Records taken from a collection
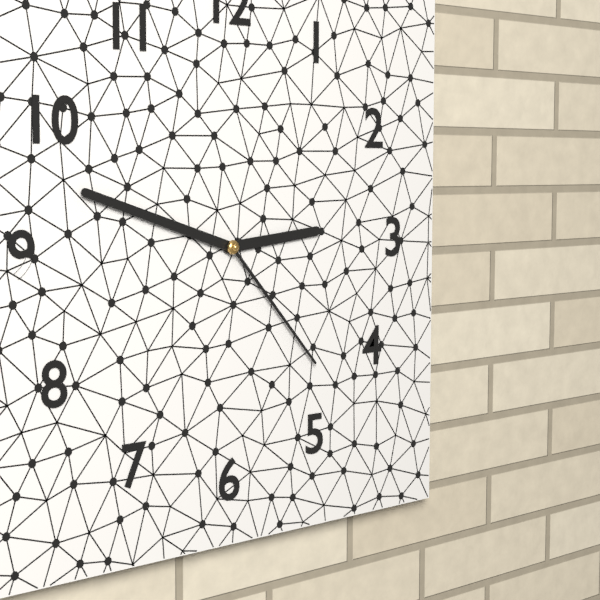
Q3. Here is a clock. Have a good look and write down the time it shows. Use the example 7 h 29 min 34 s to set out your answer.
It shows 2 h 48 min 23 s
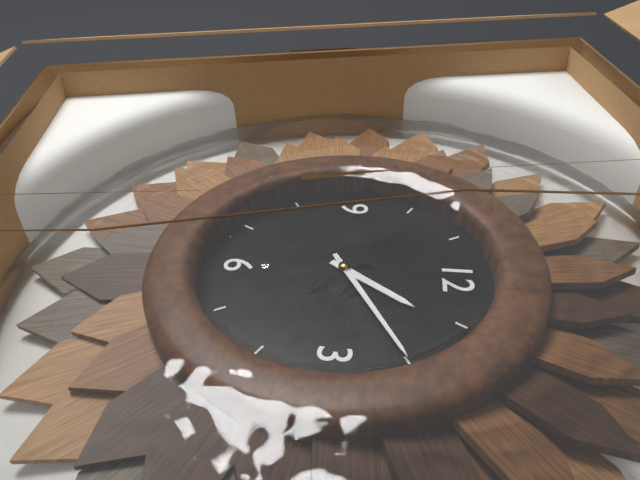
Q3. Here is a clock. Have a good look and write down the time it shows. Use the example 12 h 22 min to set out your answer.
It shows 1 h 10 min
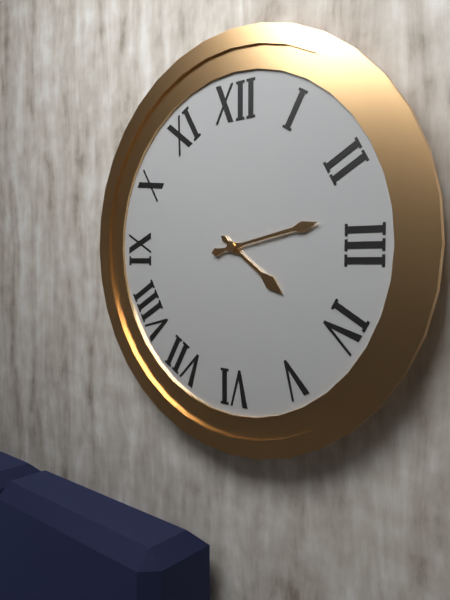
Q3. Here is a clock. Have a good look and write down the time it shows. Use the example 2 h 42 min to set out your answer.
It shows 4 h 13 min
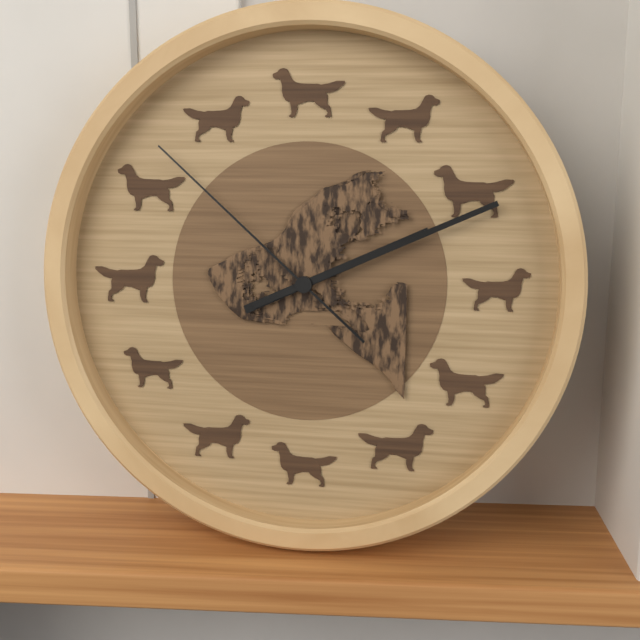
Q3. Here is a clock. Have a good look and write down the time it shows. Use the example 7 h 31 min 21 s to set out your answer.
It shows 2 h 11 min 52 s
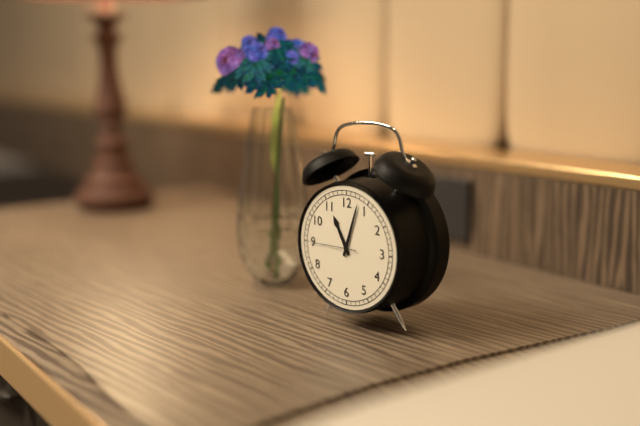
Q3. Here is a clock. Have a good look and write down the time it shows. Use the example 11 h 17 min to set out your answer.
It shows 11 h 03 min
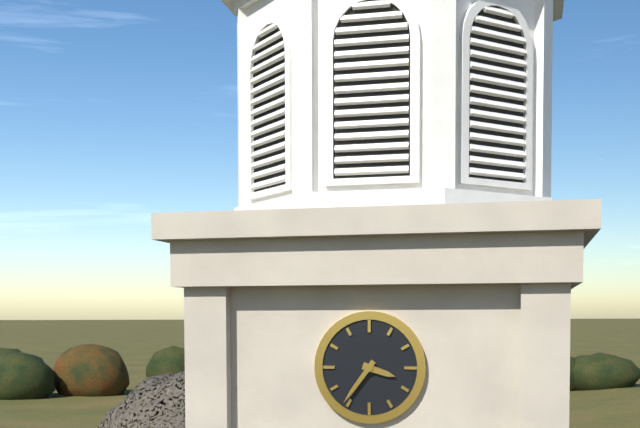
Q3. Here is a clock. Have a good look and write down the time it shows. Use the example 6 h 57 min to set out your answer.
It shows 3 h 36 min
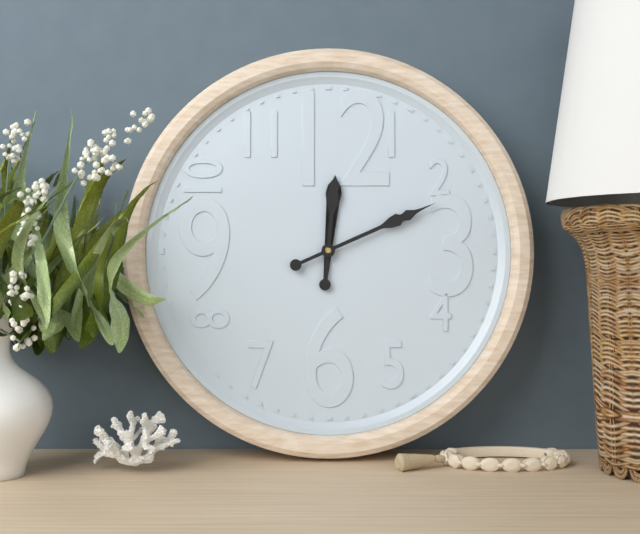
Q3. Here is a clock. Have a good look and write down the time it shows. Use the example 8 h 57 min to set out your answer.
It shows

## [Work to complete]
Substitute "Look closely" for "Have a good look" everywhere in the records above, change nothing else, and write the records out again without the pictures.

## [Exercise response]
Q3. Here is a clock. Look closely and write down the time it shows. Use the example 7 h 29 min 34 s to set out your answer.
It shows 2 h 48 min 23 s
Q3. Here is a clock. Look closely and write down the time it shows. Use the example 12 h 22 min to set out your answer.
It shows 1 h 10 min
Q3. Here is a clock. Look closely and write down the time it shows. Use the example 2 h 42 min to set out your answer.
It shows 4 h 13 min
Q3. Here is a clock. Look closely and write down the time it shows. Use the example 7 h 31 min 21 s to set out your answer.
It shows 2 h 11 min 52 s
Q3. Here is a clock. Look closely and write down the time it shows. Use the example 11 h 17 min to set out your answer.
It shows 11 h 03 min
Q3. Here is a clock. Look closely and write down the time it shows. Use the example 6 h 57 min to set out your answer.
It shows 3 h 36 min
Q3. Here is a clock. Look closely and write down the time it shows. Use the example 8 h 57 min to set out your answer.
It shows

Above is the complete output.